Avevo un groppo in gola e non sapevo cosa dire, oltre a ringraziare e fare le mie più sentite e sincere condoglianze. Non mi vergogno di dire che durante la telefonata, due minuti di pura emozione al più alto livello, avevo le lacrime agli occhi e la signora Barbara se n'è accorta, esattamente come le ho ora che sto buttando giù, di getto, queste righe.
Con questo gesto, ancora una volta, benché non ce ne fosse alcun bisogno, Cesare ha dimostrato il gran signore che è stato in vita. Una persona di gran spessore umano e professionale, che ha dato un impulso determinante alla ricostruzione del Filadelfia: ha trovato un prato di sterpaglie e quando ha dato le sue dimissioni, il primo lotto era stato da poco inaugurato. Non gli è mai piaciuto scaldare poltrone od occupare posti a dispetto dei santi, giusto per farsi bello con una carica, come fanno in tanti. Quando si è reso conto che non c'erano più le condizioni per fare qualcosa di concreto, per portare a termine il lavoro che aveva iniziato e splendidamente condotto fino alla prima tappa, con classe si è alzato ed ha salutato, sommessamente, per impedire a chicchessia di usare lui o il suo nome.
Mi ha grandemente commosso questa telefonata e mi riempie di immenso piacere pensare che ho la fortuna, tutte le volte che lo vorrò tangibilmente ricordare, di poterlo fare toccando, di più, usando e onorando un oggetto che mi diede lui.
Suo padre era, come me, cacciatore e Cesare aveva in casa due armi a lui appartenute, ma di cui per la nuova legge sul possesso armi, doveva disfarsi, o cedendole o mandandole alla demolizione. Mi chiese se le volevo, che me le avrebbe regalate.

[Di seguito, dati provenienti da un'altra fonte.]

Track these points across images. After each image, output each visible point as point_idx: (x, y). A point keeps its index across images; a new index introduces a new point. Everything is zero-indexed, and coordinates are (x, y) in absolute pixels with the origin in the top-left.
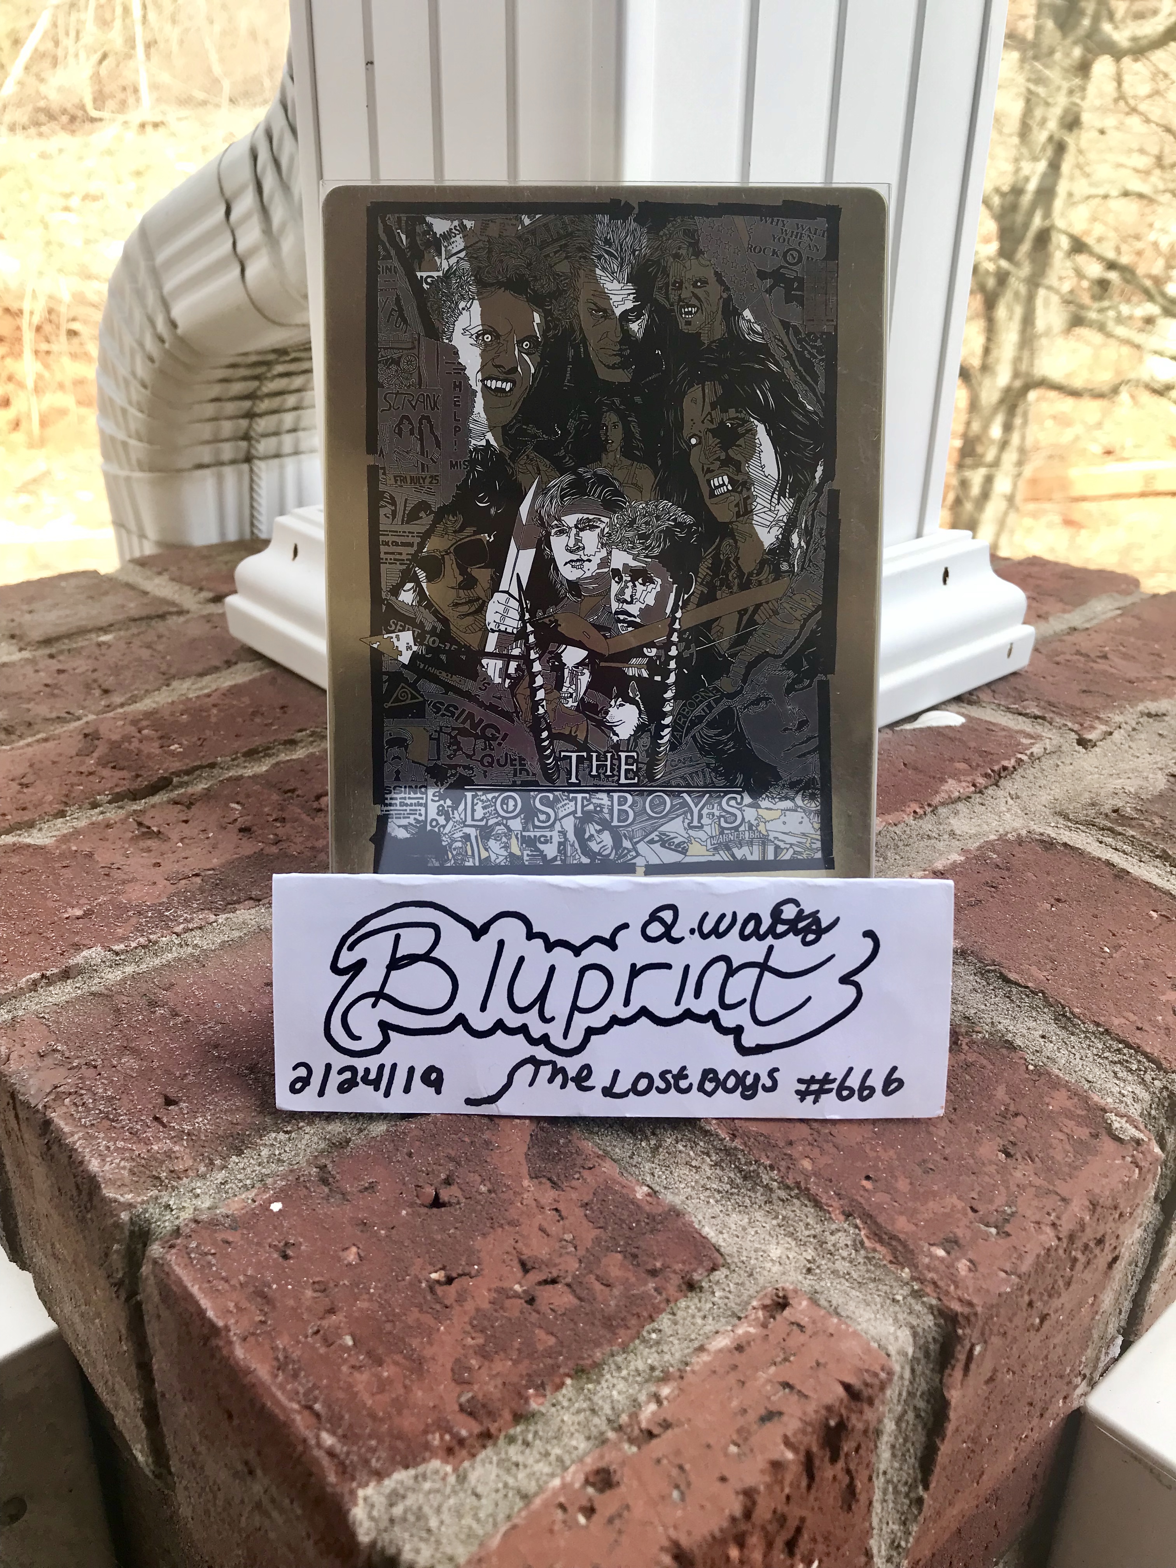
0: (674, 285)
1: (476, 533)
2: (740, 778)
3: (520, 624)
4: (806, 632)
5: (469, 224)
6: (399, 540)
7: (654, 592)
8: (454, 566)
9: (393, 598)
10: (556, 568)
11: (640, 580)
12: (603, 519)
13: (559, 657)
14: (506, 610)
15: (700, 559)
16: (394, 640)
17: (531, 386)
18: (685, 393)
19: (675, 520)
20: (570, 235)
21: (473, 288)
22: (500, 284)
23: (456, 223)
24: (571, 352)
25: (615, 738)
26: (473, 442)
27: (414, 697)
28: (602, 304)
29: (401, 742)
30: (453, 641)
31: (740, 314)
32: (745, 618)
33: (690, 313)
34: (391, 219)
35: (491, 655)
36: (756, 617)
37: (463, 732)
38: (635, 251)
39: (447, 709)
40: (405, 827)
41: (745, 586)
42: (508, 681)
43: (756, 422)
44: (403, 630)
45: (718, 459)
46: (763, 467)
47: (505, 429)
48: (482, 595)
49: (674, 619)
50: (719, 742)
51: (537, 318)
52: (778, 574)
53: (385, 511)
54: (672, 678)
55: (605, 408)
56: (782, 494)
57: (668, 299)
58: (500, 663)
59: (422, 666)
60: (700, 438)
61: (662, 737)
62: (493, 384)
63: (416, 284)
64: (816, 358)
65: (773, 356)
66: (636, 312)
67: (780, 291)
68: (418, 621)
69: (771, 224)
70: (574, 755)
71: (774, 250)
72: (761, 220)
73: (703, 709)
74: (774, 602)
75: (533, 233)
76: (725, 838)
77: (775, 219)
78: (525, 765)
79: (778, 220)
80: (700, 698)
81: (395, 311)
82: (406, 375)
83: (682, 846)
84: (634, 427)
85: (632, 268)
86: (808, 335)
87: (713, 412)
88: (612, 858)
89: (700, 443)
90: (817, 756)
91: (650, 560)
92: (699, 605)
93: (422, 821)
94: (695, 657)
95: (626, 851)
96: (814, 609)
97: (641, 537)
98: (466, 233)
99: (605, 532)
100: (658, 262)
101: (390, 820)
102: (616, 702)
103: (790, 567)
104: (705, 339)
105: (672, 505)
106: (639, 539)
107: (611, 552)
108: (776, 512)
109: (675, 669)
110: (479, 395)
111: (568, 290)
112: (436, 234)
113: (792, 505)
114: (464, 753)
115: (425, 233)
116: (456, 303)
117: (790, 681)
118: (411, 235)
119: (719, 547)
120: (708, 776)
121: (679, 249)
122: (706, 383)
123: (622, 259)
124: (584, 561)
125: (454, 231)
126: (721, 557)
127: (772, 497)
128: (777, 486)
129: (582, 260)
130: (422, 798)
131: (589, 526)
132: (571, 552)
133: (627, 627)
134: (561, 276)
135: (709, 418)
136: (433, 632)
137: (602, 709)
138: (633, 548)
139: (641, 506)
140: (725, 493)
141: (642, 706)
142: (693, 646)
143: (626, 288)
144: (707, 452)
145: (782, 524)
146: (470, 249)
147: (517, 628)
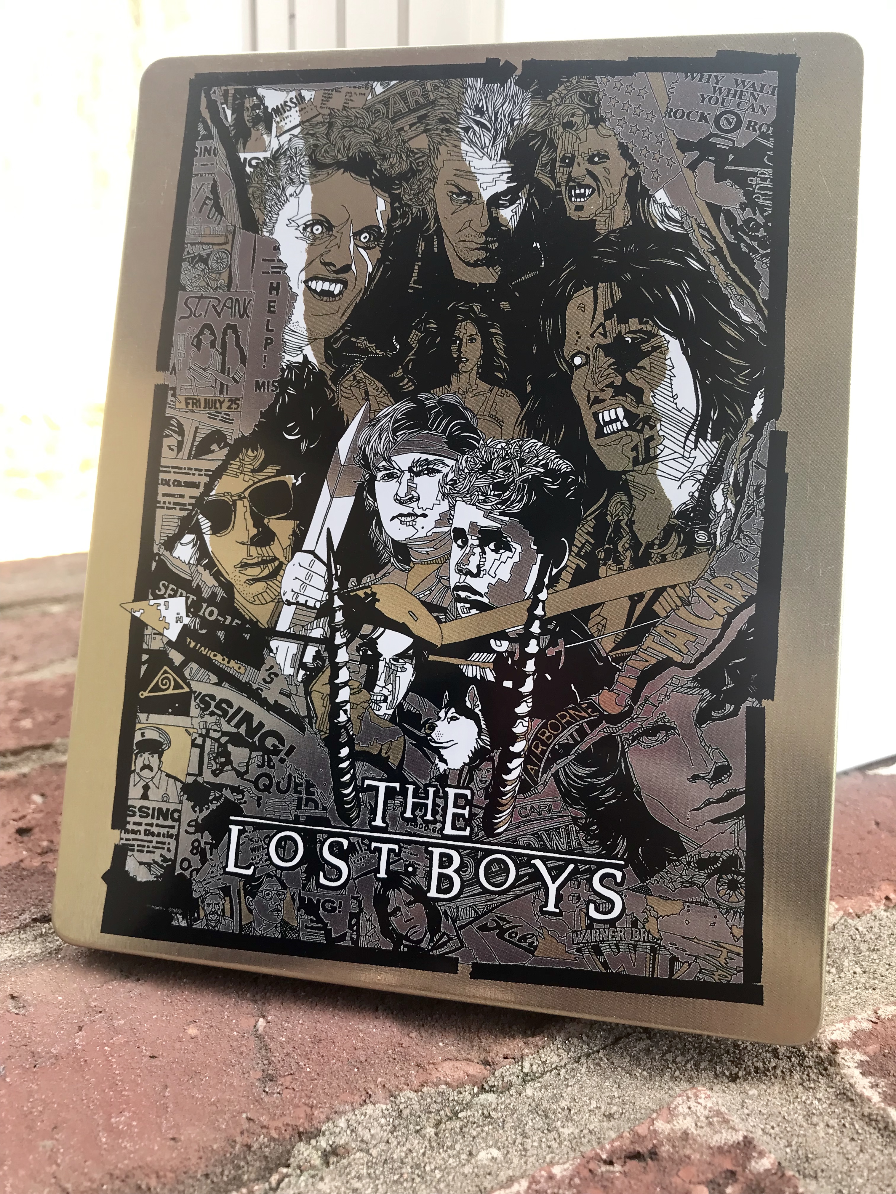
0: (563, 160)
1: (279, 473)
2: (622, 845)
3: (325, 596)
4: (731, 635)
5: (308, 95)
6: (183, 478)
7: (510, 563)
8: (248, 515)
9: (167, 553)
10: (380, 524)
11: (492, 546)
12: (447, 461)
13: (372, 644)
14: (309, 577)
15: (578, 521)
16: (162, 608)
17: (366, 289)
18: (570, 298)
19: (545, 466)
20: (433, 102)
21: (306, 171)
22: (339, 165)
23: (293, 94)
24: (422, 246)
25: (442, 767)
26: (287, 357)
27: (177, 686)
28: (466, 185)
29: (155, 747)
30: (236, 614)
31: (650, 197)
32: (640, 607)
33: (582, 195)
34: (217, 94)
35: (283, 636)
36: (657, 607)
37: (236, 740)
38: (513, 121)
39: (218, 706)
40: (148, 865)
41: (641, 561)
43: (668, 337)
44: (174, 596)
45: (611, 385)
46: (674, 397)
47: (328, 342)
48: (280, 555)
49: (536, 602)
50: (593, 787)
51: (381, 205)
52: (691, 547)
53: (171, 441)
54: (528, 686)
55: (460, 317)
56: (701, 434)
58: (293, 647)
59: (193, 644)
60: (587, 356)
61: (509, 771)
62: (319, 286)
63: (237, 166)
64: (756, 252)
66: (511, 195)
67: (708, 167)
68: (194, 585)
69: (700, 80)
70: (382, 786)
71: (702, 114)
72: (687, 77)
73: (571, 735)
74: (683, 586)
75: (385, 102)
76: (595, 936)
77: (706, 75)
78: (313, 794)
79: (710, 76)
80: (568, 718)
81: (210, 199)
82: (214, 275)
83: (529, 941)
84: (497, 341)
85: (509, 141)
86: (747, 222)
87: (608, 323)
88: (424, 945)
89: (587, 363)
90: (743, 823)
91: (507, 519)
92: (573, 584)
93: (170, 860)
94: (563, 658)
95: (445, 939)
96: (743, 601)
97: (497, 486)
98: (303, 106)
99: (449, 478)
100: (543, 134)
101: (130, 853)
102: (446, 714)
103: (709, 538)
104: (601, 228)
105: (543, 445)
106: (494, 489)
107: (454, 506)
108: (691, 460)
109: (534, 673)
110: (300, 299)
111: (423, 170)
112: (267, 107)
113: (715, 451)
114: (234, 769)
115: (255, 107)
116: (284, 189)
117: (704, 704)
118: (238, 110)
119: (605, 504)
120: (573, 836)
121: (573, 116)
122: (600, 284)
123: (496, 130)
124: (417, 516)
125: (289, 104)
126: (609, 518)
127: (687, 438)
128: (694, 424)
129: (445, 133)
130: (173, 827)
131: (427, 469)
132: (401, 503)
133: (470, 608)
134: (417, 153)
135: (601, 330)
136: (212, 600)
137: (426, 722)
138: (484, 501)
139: (499, 446)
140: (618, 431)
141: (483, 722)
142: (561, 641)
143: (498, 165)
144: (596, 376)
145: (700, 477)
146: (307, 124)
147: (321, 601)
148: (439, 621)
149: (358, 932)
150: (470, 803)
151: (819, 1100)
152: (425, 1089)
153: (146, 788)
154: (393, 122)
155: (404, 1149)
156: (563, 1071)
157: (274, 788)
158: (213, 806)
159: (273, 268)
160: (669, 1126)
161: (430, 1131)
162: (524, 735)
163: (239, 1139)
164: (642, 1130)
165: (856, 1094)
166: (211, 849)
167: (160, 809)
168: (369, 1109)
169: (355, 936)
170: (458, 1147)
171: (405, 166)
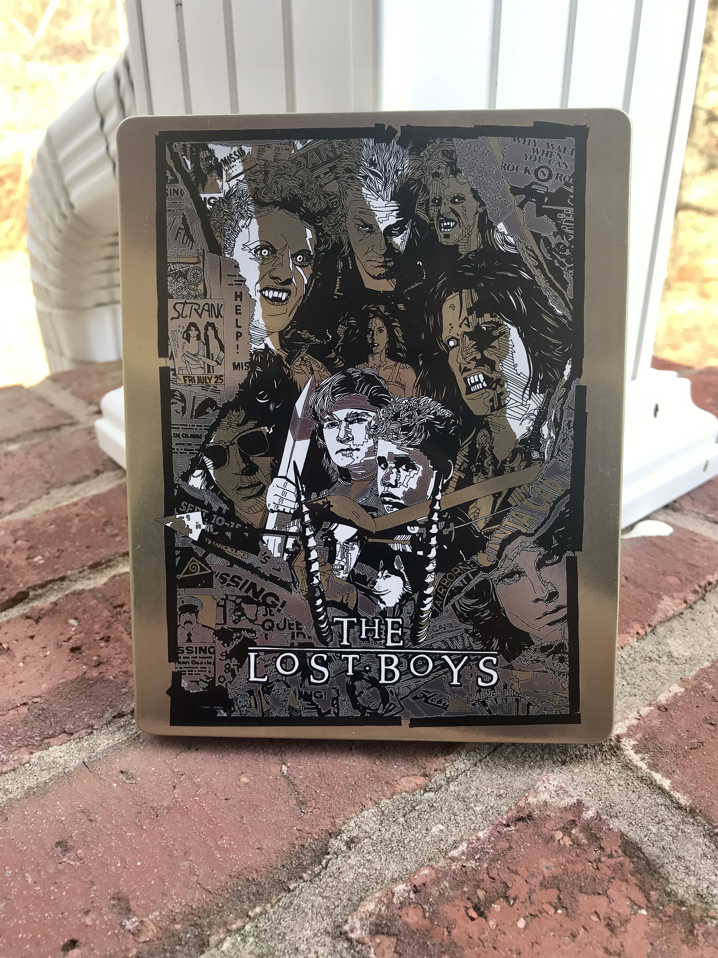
0: (434, 201)
1: (256, 426)
2: (495, 643)
3: (297, 506)
4: (555, 514)
5: (247, 149)
6: (189, 432)
7: (416, 477)
8: (238, 455)
9: (184, 483)
10: (328, 457)
11: (404, 467)
12: (370, 413)
13: (331, 534)
14: (284, 493)
15: (458, 448)
16: (185, 519)
17: (305, 296)
18: (444, 300)
19: (434, 414)
20: (339, 157)
21: (252, 208)
22: (275, 204)
23: (235, 149)
24: (341, 265)
25: (382, 606)
26: (254, 346)
27: (202, 569)
28: (368, 220)
29: (192, 609)
30: (237, 520)
31: (494, 227)
32: (499, 501)
33: (448, 227)
34: (177, 147)
35: (271, 532)
36: (510, 500)
37: (247, 600)
38: (397, 171)
39: (232, 580)
40: (197, 682)
41: (499, 472)
42: (286, 555)
43: (509, 326)
44: (193, 511)
45: (474, 359)
46: (515, 366)
47: (282, 334)
49: (434, 501)
50: (477, 611)
51: (309, 234)
52: (529, 462)
53: (176, 407)
54: (433, 553)
55: (371, 315)
56: (533, 390)
57: (428, 214)
58: (279, 539)
59: (210, 542)
60: (458, 340)
61: (425, 606)
62: (270, 294)
63: (200, 204)
64: (564, 266)
65: (525, 266)
66: (399, 227)
67: (531, 205)
68: (206, 503)
69: (524, 143)
70: (345, 621)
71: (526, 168)
72: (515, 140)
73: (462, 581)
74: (525, 486)
75: (305, 156)
76: (483, 695)
77: (527, 140)
78: (301, 629)
79: (530, 140)
80: (459, 571)
81: (182, 229)
82: (193, 287)
83: (443, 702)
84: (397, 331)
85: (395, 187)
86: (558, 245)
87: (470, 318)
88: (380, 711)
89: (458, 345)
90: (566, 624)
91: (412, 449)
92: (457, 489)
93: (211, 678)
94: (453, 534)
95: (392, 706)
96: (562, 493)
97: (404, 428)
98: (244, 158)
99: (372, 425)
100: (419, 181)
101: (183, 676)
102: (382, 574)
103: (540, 456)
104: (462, 250)
105: (433, 400)
106: (402, 431)
107: (377, 442)
108: (527, 406)
109: (436, 545)
110: (258, 304)
111: (337, 208)
112: (217, 159)
113: (542, 400)
114: (247, 618)
115: (208, 158)
116: (237, 221)
117: (541, 557)
118: (195, 160)
119: (475, 437)
120: (466, 640)
121: (438, 168)
122: (464, 291)
123: (386, 178)
124: (353, 450)
125: (233, 156)
126: (477, 446)
127: (524, 393)
128: (528, 383)
129: (350, 180)
130: (211, 657)
131: (357, 419)
132: (341, 442)
133: (392, 508)
134: (331, 195)
135: (466, 322)
136: (220, 512)
137: (370, 580)
138: (397, 439)
139: (404, 402)
140: (481, 389)
141: (406, 578)
142: (452, 524)
143: (389, 205)
144: (464, 353)
145: (533, 417)
146: (248, 172)
147: (294, 509)
148: (373, 517)
149: (338, 707)
150: (401, 626)
151: (613, 770)
152: (394, 797)
153: (189, 635)
154: (312, 171)
155: (390, 833)
156: (469, 772)
157: (275, 628)
158: (237, 642)
159: (235, 281)
160: (536, 799)
161: (401, 820)
162: (433, 584)
163: (296, 842)
164: (522, 804)
165: (634, 766)
166: (238, 668)
167: (201, 648)
168: (365, 813)
169: (336, 711)
170: (419, 827)
171: (324, 206)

Passai a ritirarle a casa sua, compilammo l'atto di cessione e i due fucili, una carabina e una doppietta, diventarono miei.
Presi dal portafoglio la cifra simbolica di cinque euro e lasciando Cesare interdetto glieli diedi: "Secondo una vecchia usanza, regalare le armi uccide l'amicizia e io non voglio che questo avvenga - gli spiegai - quindi con questi simbolici cinque euro io le sto acquistando, ma senza offenderti a offrirti un prezzo sensato". Ridemmo insieme di questa transazione tra uomini d'altri tempi e ogni volta che la splendida Beretta Pigeon, con calcio all'inglese e bascule incise di suo padre uscì con me a fagiani, gli mandai le immagini della giornata di caccia.
Stasera, prima di scrivere questo ricordo, ho aperto l'armadio dei fucili e ho stretto in mano quell'arma, come se fosse stata la sua mano, in un ultimo commosso addio.
Se già avevo tanti ottimi motivi per continuare la mia battaglia per la rinascita, non ricostruzione, rinascita, del Filadelfia, da stasera ne ho uno in più.
Grazie Cesare, un abbraccio, ovunque tu sia.